Publication year - 1993
Publication title -
australian journal of ecology
Language(s) - English
Resource type - Journals
eISSN - 1442-9993
pISSN - 0307-692X
DOI - 10.1111/j.1442-9993.1993.tb00442.x
Subject(s) - subtropics , rainforest , ecology , biodiversity , humid subtropical climate , temperate climate , arthropod , vegetation (pathology) , canopy , distribution (mathematics) , biology , geography , mathematics , pathology , medicine , mathematical analysis
The arthropod assemblages occurring in the canopies of tropical, subtropical and cool temperate sites have been sampled using a pyrethrum knockdown technique. Details of the techniques used and the climate and vegetation of the areas studied are presented together with an analysis of the distribution of individual arthropods across Orders. An approach using generalized linear modelling partitioned the variance in numbers among sites within forest types and across the three forest types. The effects of both these components were significant.

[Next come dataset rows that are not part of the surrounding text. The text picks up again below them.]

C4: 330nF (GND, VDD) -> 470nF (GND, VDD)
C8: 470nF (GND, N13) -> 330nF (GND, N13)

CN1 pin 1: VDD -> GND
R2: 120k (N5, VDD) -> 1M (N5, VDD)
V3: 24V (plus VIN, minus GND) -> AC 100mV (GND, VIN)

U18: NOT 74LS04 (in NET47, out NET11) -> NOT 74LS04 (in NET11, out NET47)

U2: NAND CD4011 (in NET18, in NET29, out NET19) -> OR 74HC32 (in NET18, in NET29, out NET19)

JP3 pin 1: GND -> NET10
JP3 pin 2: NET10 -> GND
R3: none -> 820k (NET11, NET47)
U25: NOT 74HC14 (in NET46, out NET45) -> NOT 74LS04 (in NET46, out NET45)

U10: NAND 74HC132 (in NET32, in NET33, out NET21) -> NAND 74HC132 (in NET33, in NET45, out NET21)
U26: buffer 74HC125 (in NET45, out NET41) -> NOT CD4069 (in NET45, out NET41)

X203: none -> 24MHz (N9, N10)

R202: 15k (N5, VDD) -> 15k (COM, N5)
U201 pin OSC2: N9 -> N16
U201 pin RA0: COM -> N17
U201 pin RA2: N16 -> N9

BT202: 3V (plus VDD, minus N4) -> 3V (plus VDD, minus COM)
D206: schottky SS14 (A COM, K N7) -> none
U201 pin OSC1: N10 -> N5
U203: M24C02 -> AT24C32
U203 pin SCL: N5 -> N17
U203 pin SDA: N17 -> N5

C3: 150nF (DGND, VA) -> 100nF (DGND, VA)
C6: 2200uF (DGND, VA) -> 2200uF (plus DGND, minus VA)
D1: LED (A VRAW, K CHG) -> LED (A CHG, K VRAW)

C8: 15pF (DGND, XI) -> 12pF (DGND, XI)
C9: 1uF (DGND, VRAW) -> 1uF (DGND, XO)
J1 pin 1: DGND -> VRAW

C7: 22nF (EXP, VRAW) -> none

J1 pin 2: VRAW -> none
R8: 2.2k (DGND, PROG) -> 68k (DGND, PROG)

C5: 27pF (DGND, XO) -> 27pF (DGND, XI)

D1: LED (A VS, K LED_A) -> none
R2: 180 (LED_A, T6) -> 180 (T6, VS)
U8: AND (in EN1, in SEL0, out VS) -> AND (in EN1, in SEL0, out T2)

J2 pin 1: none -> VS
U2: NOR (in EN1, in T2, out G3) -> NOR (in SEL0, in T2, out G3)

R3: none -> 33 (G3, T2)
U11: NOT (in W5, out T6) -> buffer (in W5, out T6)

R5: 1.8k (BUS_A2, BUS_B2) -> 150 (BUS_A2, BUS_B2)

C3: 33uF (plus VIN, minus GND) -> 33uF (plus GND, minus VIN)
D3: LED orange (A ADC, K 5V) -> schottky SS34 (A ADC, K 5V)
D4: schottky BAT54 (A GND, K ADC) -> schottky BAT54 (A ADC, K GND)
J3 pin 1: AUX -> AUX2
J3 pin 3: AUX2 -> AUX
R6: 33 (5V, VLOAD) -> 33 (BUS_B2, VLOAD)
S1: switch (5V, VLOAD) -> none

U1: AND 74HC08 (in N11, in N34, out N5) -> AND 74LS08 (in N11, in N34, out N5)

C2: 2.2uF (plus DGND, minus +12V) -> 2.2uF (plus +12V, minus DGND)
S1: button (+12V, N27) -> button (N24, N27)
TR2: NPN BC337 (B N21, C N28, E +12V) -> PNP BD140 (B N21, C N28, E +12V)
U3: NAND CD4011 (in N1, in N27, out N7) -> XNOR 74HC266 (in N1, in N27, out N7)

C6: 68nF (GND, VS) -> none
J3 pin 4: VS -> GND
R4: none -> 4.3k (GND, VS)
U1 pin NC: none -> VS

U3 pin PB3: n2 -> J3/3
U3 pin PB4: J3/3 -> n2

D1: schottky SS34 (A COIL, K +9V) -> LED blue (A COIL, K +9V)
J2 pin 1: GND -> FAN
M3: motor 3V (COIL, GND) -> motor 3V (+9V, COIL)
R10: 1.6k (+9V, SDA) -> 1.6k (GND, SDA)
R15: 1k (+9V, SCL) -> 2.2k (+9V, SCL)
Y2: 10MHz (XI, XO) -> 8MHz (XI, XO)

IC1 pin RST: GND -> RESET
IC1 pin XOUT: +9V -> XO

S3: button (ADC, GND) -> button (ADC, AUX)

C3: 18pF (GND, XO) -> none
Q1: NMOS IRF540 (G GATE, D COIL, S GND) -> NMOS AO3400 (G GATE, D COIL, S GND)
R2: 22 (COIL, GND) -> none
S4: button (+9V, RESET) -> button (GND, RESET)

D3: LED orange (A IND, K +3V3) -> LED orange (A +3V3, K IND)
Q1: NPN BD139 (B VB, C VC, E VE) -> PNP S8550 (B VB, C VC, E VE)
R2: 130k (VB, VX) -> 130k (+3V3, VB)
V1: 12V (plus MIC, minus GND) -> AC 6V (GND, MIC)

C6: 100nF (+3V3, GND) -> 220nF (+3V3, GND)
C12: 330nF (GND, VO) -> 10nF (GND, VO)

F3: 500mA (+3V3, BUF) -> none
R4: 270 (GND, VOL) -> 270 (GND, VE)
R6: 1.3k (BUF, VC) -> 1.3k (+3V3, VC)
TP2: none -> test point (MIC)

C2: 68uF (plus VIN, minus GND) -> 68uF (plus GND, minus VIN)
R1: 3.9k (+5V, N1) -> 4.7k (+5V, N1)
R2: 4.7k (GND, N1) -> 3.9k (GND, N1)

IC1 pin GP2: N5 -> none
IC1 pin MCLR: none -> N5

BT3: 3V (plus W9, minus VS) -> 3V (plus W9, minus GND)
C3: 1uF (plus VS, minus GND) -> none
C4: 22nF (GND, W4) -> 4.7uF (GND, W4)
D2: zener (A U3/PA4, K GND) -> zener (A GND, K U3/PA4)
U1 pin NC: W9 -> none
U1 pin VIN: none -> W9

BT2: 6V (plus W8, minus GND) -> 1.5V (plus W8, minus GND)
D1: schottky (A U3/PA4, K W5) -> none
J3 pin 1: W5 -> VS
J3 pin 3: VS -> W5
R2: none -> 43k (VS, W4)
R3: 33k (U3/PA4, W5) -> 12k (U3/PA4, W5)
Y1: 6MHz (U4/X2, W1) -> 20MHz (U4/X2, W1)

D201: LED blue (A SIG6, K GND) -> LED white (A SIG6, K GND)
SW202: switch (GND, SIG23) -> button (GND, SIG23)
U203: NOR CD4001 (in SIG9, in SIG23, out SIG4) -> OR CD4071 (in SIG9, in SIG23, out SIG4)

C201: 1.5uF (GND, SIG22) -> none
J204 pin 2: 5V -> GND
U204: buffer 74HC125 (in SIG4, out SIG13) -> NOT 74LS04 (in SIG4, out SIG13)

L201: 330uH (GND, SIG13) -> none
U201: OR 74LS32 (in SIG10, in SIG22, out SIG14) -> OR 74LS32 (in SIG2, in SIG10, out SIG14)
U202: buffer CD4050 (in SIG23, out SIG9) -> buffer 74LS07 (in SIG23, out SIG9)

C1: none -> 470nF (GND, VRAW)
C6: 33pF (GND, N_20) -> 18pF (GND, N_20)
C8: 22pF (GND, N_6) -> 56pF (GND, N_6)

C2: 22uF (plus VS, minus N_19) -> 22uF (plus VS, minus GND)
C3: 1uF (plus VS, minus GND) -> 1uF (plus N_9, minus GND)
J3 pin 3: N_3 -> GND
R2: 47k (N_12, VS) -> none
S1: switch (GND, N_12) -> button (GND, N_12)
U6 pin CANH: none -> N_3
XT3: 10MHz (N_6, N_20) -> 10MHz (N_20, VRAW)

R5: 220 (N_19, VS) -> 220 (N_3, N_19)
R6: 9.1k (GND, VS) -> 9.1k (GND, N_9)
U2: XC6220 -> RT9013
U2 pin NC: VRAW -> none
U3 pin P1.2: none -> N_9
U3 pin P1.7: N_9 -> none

The differences between the ordinal signatures of each forest type are discussed and a number of hypotheses proposed to account for these differences, based on knowledge of the biology of the groups concerned. For the tropical and subtropical sites a comparison was made between samples collected in the low to mid‐canopy with ones collected in the high canopy. Numbers of both insects and non‐insects collected differed significantly with height in the subtropical forest and the distribution of insects across Orders was also significantly different in this forest type. In the tropical forests numbers of insects differed significantly between the two strata but neither the numbers of non‐insects nor the ordinal profiles of either insects or non‐insects were shown to be significantly different.